Problem description -> Copy each line below word for word and drop every image.

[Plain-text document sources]
========================================================================

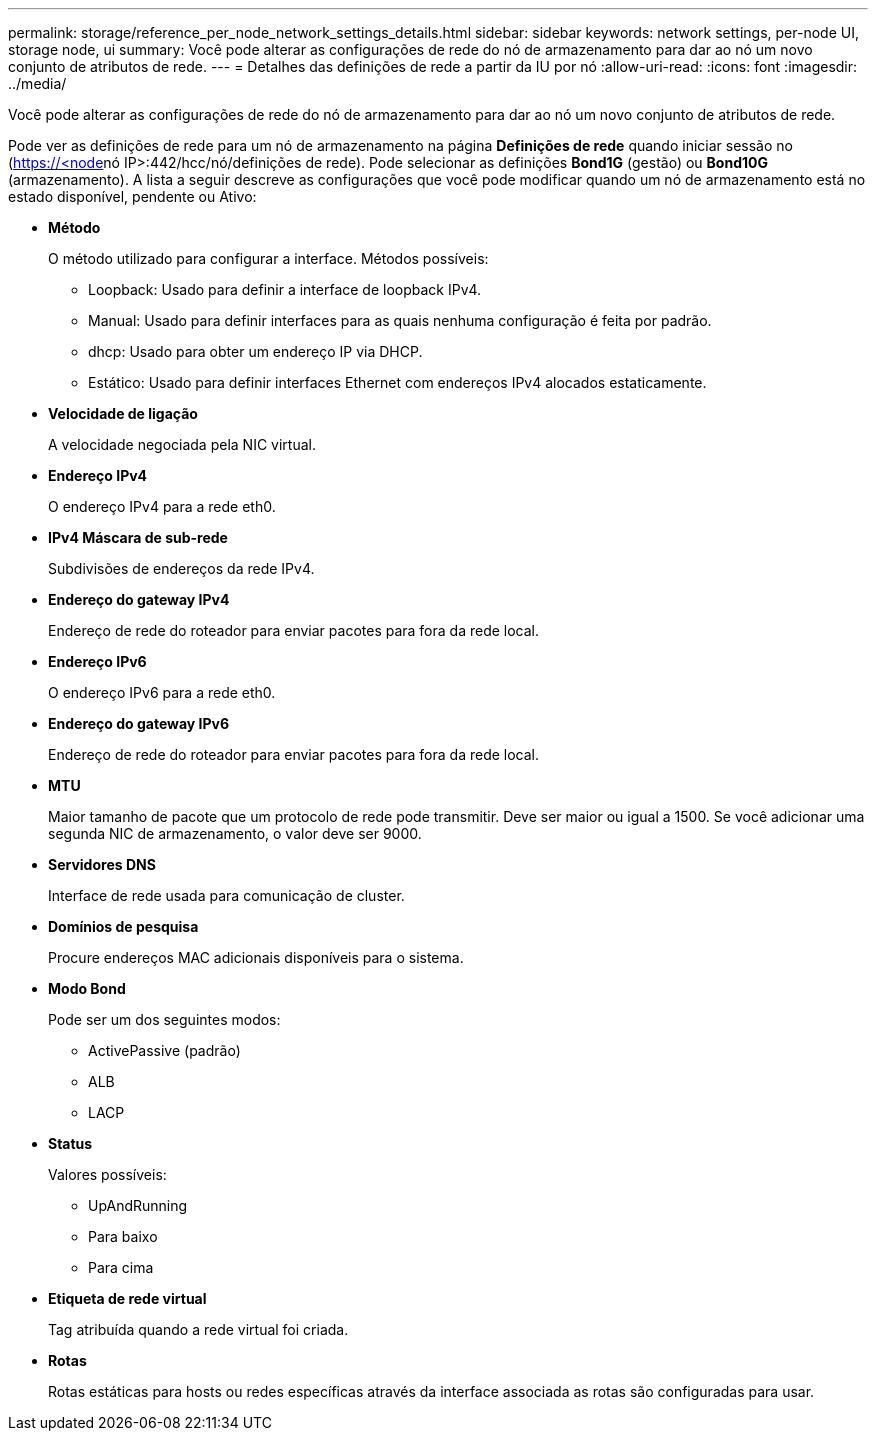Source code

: ---
permalink: storage/reference_per_node_network_settings_details.html 
sidebar: sidebar 
keywords: network settings, per-node UI, storage node, ui 
summary: Você pode alterar as configurações de rede do nó de armazenamento para dar ao nó um novo conjunto de atributos de rede. 
---
= Detalhes das definições de rede a partir da IU por nó
:allow-uri-read: 
:icons: font
:imagesdir: ../media/


[role="lead"]
Você pode alterar as configurações de rede do nó de armazenamento para dar ao nó um novo conjunto de atributos de rede.

Pode ver as definições de rede para um nó de armazenamento na página *Definições de rede* quando iniciar sessão no (https://<node[]nó IP>:442/hcc/nó/definições de rede). Pode selecionar as definições *Bond1G* (gestão) ou *Bond10G* (armazenamento). A lista a seguir descreve as configurações que você pode modificar quando um nó de armazenamento está no estado disponível, pendente ou Ativo:

* *Método*
+
O método utilizado para configurar a interface. Métodos possíveis:

+
** Loopback: Usado para definir a interface de loopback IPv4.
** Manual: Usado para definir interfaces para as quais nenhuma configuração é feita por padrão.
** dhcp: Usado para obter um endereço IP via DHCP.
** Estático: Usado para definir interfaces Ethernet com endereços IPv4 alocados estaticamente.


* *Velocidade de ligação*
+
A velocidade negociada pela NIC virtual.

* *Endereço IPv4*
+
O endereço IPv4 para a rede eth0.

* *IPv4 Máscara de sub-rede*
+
Subdivisões de endereços da rede IPv4.

* *Endereço do gateway IPv4*
+
Endereço de rede do roteador para enviar pacotes para fora da rede local.

* *Endereço IPv6*
+
O endereço IPv6 para a rede eth0.

* *Endereço do gateway IPv6*
+
Endereço de rede do roteador para enviar pacotes para fora da rede local.

* *MTU*
+
Maior tamanho de pacote que um protocolo de rede pode transmitir. Deve ser maior ou igual a 1500. Se você adicionar uma segunda NIC de armazenamento, o valor deve ser 9000.

* *Servidores DNS*
+
Interface de rede usada para comunicação de cluster.

* *Domínios de pesquisa*
+
Procure endereços MAC adicionais disponíveis para o sistema.

* *Modo Bond*
+
Pode ser um dos seguintes modos:

+
** ActivePassive (padrão)
** ALB
** LACP


* *Status*
+
Valores possíveis:

+
** UpAndRunning
** Para baixo
** Para cima


* *Etiqueta de rede virtual*
+
Tag atribuída quando a rede virtual foi criada.

* *Rotas*
+
Rotas estáticas para hosts ou redes específicas através da interface associada as rotas são configuradas para usar.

========================================================================

Task answer ->
Source code

: ---
permalink: storage/reference_per_node_network_settings_details.html 
sidebar: sidebar 
keywords: network settings, per-node UI, storage node, ui 
summary: Você pode alterar as configurações de rede do nó de armazenamento para dar ao nó um novo conjunto de atributos de rede. 
---
= Detalhes das definições de rede a partir da IU por nó
:allow-uri-read: 
:icons: font
:imagesdir: ../media/


[role="lead"]
Você pode alterar as configurações de rede do nó de armazenamento para dar ao nó um novo conjunto de atributos de rede.

Pode ver as definições de rede para um nó de armazenamento na página *Definições de rede* quando iniciar sessão no (https://<node[]nó IP>:442/hcc/nó/definições de rede). Pode selecionar as definições *Bond1G* (gestão) ou *Bond10G* (armazenamento). A lista a seguir descreve as configurações que você pode modificar quando um nó de armazenamento está no estado disponível, pendente ou Ativo:

* *Método*
+
O método utilizado para configurar a interface. Métodos possíveis:

+
** Loopback: Usado para definir a interface de loopback IPv4.
** Manual: Usado para definir interfaces para as quais nenhuma configuração é feita por padrão.
** dhcp: Usado para obter um endereço IP via DHCP.
** Estático: Usado para definir interfaces Ethernet com endereços IPv4 alocados estaticamente.


* *Velocidade de ligação*
+
A velocidade negociada pela NIC virtual.

* *Endereço IPv4*
+
O endereço IPv4 para a rede eth0.

* *IPv4 Máscara de sub-rede*
+
Subdivisões de endereços da rede IPv4.

* *Endereço do gateway IPv4*
+
Endereço de rede do roteador para enviar pacotes para fora da rede local.

* *Endereço IPv6*
+
O endereço IPv6 para a rede eth0.

* *Endereço do gateway IPv6*
+
Endereço de rede do roteador para enviar pacotes para fora da rede local.

* *MTU*
+
Maior tamanho de pacote que um protocolo de rede pode transmitir. Deve ser maior ou igual a 1500. Se você adicionar uma segunda NIC de armazenamento, o valor deve ser 9000.

* *Servidores DNS*
+
Interface de rede usada para comunicação de cluster.

* *Domínios de pesquisa*
+
Procure endereços MAC adicionais disponíveis para o sistema.

* *Modo Bond*
+
Pode ser um dos seguintes modos:

+
** ActivePassive (padrão)
** ALB
** LACP


* *Status*
+
Valores possíveis:

+
** UpAndRunning
** Para baixo
** Para cima


* *Etiqueta de rede virtual*
+
Tag atribuída quando a rede virtual foi criada.

* *Rotas*
+
Rotas estáticas para hosts ou redes específicas através da interface associada as rotas são configuradas para usar.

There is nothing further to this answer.